O mais interessante é que, ao lado de dois grandes nomes como James e Melissa, Kirsten Stewart não faz feio. Pelo contrário: sua entrega à vulgaridade, ao desespero e a negatividade de sua personagem é tamanha que sua interpretação não pode ser considerada nada menos que espetacular – mas convém dizer que isso não é surpreendente. A garota já provou que é muito mais que aquilo que os fãs da melosa saga vampiresca conhecem – quem a viu em “The Runaways – Garotas do Rock” (2010) sabe o porquê.

Com “Corações Perdidos”, Kristen deixa claro que as duas partes de “Amanhecer” serão seus últimos obstáculos rumo ao reconhecimento de seu real talento. Mallory é não só a alma, como também o corpo e a mente do filme com sua personalidade atrevida, impetuosa e ao mesmo tempo frágil – performance que rendeu à atriz um prêmio no Festival de Milão.


Jake Scott promove uma conexão intensa entre personagens e plateia ao capturar o melhor de seu elenco sem lançar mão de exageros em sua câmera ou ampliar reações e sentimentos de seus protagonistas – o que há de pior em seus personagens revela o que há de melhor em seus atores.

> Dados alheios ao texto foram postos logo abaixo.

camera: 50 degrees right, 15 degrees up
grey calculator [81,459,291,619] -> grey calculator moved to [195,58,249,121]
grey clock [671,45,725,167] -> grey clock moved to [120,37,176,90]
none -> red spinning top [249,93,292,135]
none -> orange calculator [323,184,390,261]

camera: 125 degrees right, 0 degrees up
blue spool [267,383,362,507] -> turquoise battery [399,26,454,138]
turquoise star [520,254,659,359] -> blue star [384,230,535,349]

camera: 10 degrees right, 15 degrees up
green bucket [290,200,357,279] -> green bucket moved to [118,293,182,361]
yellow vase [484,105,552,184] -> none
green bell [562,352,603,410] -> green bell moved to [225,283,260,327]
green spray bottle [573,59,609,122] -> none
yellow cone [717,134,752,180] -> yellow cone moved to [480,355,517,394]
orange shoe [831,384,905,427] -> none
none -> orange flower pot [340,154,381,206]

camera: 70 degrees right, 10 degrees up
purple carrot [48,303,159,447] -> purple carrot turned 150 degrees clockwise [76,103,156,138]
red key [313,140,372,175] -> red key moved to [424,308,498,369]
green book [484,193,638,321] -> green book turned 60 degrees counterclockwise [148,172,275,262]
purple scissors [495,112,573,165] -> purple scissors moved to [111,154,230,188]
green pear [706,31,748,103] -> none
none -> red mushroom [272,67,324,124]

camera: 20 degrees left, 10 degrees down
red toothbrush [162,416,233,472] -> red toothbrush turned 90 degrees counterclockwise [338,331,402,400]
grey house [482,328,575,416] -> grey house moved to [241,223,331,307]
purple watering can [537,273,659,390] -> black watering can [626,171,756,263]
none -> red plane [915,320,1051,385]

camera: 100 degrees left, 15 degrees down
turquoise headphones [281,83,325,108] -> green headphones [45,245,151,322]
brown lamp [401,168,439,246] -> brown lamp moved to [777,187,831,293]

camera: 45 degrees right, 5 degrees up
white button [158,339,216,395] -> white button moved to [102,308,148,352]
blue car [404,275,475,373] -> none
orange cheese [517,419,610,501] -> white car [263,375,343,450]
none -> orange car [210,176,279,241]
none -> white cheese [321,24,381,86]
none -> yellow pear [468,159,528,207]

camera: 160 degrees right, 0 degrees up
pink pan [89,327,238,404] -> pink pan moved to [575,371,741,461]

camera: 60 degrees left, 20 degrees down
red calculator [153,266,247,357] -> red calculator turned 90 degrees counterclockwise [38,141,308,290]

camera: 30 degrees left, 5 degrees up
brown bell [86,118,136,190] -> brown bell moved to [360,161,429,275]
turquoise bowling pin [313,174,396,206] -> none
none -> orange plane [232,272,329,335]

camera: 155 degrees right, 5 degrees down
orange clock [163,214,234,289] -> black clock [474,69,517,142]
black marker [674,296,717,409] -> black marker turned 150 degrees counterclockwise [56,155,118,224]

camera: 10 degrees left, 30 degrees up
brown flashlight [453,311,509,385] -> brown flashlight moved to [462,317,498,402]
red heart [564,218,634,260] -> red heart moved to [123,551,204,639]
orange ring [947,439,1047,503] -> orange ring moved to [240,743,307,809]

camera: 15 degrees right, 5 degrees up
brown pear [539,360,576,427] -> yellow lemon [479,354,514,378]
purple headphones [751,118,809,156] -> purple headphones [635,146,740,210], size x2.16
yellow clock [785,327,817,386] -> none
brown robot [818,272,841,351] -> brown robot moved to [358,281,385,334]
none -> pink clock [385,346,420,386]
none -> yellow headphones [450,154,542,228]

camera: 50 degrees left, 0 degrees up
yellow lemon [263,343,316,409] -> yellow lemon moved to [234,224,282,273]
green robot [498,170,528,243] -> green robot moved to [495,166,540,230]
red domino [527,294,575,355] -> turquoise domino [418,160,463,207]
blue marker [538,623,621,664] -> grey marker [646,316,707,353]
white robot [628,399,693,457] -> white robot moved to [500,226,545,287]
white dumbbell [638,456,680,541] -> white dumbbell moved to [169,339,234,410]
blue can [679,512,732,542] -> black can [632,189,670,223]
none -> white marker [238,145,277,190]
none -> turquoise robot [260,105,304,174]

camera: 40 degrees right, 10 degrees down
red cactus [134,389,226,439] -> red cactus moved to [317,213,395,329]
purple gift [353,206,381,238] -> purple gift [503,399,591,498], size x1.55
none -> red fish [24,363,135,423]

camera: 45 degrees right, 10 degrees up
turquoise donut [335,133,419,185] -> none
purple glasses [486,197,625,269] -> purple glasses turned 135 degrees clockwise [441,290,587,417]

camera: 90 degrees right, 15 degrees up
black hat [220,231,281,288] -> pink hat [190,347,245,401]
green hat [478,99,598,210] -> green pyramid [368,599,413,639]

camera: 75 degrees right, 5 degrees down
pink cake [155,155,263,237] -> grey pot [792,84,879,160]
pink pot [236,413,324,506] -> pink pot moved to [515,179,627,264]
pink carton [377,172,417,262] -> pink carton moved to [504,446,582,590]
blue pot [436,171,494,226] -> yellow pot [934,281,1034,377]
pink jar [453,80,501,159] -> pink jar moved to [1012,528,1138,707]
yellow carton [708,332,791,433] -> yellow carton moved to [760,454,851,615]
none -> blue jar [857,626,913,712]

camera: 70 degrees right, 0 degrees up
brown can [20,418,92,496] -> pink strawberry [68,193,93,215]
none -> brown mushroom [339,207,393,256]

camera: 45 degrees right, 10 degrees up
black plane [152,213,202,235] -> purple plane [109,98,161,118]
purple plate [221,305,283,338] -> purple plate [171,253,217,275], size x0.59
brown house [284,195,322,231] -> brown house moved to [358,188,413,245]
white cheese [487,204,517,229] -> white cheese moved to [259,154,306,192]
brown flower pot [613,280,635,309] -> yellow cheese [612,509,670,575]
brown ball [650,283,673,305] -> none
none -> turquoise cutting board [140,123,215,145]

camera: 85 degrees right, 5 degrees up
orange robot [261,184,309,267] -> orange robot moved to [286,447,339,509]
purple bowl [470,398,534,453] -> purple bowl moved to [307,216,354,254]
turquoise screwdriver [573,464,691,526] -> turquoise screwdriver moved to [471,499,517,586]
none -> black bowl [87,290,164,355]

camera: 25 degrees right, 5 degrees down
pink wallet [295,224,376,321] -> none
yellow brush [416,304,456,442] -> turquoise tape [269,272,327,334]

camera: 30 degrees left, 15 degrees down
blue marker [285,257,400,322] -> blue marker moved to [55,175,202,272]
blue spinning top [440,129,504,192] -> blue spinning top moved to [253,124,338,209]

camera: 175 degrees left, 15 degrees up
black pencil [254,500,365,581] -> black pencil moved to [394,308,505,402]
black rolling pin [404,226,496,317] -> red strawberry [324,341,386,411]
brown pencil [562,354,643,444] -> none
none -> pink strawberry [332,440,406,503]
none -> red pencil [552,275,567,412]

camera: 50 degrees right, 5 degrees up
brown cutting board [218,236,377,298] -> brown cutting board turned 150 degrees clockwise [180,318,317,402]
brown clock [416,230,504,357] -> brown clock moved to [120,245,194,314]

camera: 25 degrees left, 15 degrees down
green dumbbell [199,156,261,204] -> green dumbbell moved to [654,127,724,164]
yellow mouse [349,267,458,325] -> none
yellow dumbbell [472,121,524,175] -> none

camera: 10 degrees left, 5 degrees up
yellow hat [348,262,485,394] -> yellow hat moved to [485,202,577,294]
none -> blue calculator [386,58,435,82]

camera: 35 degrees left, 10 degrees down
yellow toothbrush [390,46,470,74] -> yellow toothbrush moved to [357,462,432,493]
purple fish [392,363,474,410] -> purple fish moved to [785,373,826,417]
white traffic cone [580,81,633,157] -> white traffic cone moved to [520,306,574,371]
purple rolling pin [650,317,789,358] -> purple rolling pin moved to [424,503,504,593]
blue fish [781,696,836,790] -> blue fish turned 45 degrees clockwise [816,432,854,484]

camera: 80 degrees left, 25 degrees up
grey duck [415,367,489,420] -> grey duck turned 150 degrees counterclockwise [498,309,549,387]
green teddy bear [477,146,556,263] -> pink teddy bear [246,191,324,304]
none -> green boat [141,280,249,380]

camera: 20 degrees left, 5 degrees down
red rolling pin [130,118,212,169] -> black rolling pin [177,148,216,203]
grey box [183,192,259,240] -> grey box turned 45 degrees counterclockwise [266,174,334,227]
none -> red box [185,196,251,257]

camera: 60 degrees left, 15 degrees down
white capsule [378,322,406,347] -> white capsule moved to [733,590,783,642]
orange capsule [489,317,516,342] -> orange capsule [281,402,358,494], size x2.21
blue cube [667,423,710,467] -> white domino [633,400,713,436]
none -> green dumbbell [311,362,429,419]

Como filho de um dos cineastas mais reconhecidos mundo afora, seria fácil cobrar de Jake um menor tempo para impor-se em Hollywood e usar seu sobrenome apenas como mera observação na comprovação do seu talento (como fez Sofia Coppola). Prestes a completar 50 anos de idade, ele parece não se importar com a demora em “acontecer” e essa discrição reflete-se em seu trabalho. “Corações Perdidos” é um drama sensível e realista que, mesmo construído sobre um argumento relativamente convencional, consegue se estruturar e manter-se interessante graças a uma notável direção de atores e uma evidente fuga das armadilhas do melodrama.